Monday, October 14, 2013

Roger Glover talks Deep Purple, Rainbow and Dream Theater (Part/1)

In a career spanning almost 50 years, Roger Glover has found success at just about everything he has tried.
The head scarf-sporting bassist joined Deep Purple just as the band hit mega stardom with classic albums In Rock and Machine Head, he then forged a career as a producer, working with the likes of Judas Priest and Rory Gallagher, he has mixed records for gargantuan bands such as Dream Theater and he’s also a master songwriter.

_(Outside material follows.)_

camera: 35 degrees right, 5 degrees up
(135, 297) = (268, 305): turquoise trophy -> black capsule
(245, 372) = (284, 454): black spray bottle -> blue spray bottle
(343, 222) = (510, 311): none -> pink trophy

Oh, and now he’s back with Purple’s first brand new album in eight years. As Now What!? hits the shelves we spoke to Roger about his golden career...
“We’re not very good at planning things to be honest. We’re a democratic band and it’s difficult to get an agreement going. After [2005 album] Raptures of the Deep, which came out eight years ago…the thing is we tour all the tour whether we have an album out or not, so it wasn’t the Rapture of the Deep tour, it was just another tour.
Doing an album didn’t really surface until three or four years after that one. We couldn’t figure out where, when, who with or even if to do a new album, because albums aren’t what they used to be, they used to be real signposts, but then maybe this album is another signpost. Albums seem to be old fashioned though, but then again we’ve never been in fashion.
We didn’t have much of an idea until three years ago when we had a writing session. 

We don’t write on the road or in sound checks or anything like that, so we had a writing session for nine days. By writing session I mean we just jam. Out of those jams songs sometimes appear.
We finished those sessions with ten or 12 ideas but it wasn’t until a year ago when Bob Ezrin came to see us in Toronto that things started moving. 
We had a meeting and it was a match very well made, he liked us and we liked him. At that point a way ahead appeared and we had another writing session in which most of the songs were formed.
We went into the studio and it was very easy. We had a bit of time to refine the arrangements so by the time we got to the studio we played it pretty much live. That gives it a fresh feeling. It helps to get it in the first few takes, you should not think, just play.

We were very concerned that it should sound good, I’ve been disappointed with some of the albums we’ve done before in terms of sound. When you play live you’re in front of an audience and you’ve got the adrenaline. In the studio it is more clinical, but we brought the experiences of being on the road into the studio.”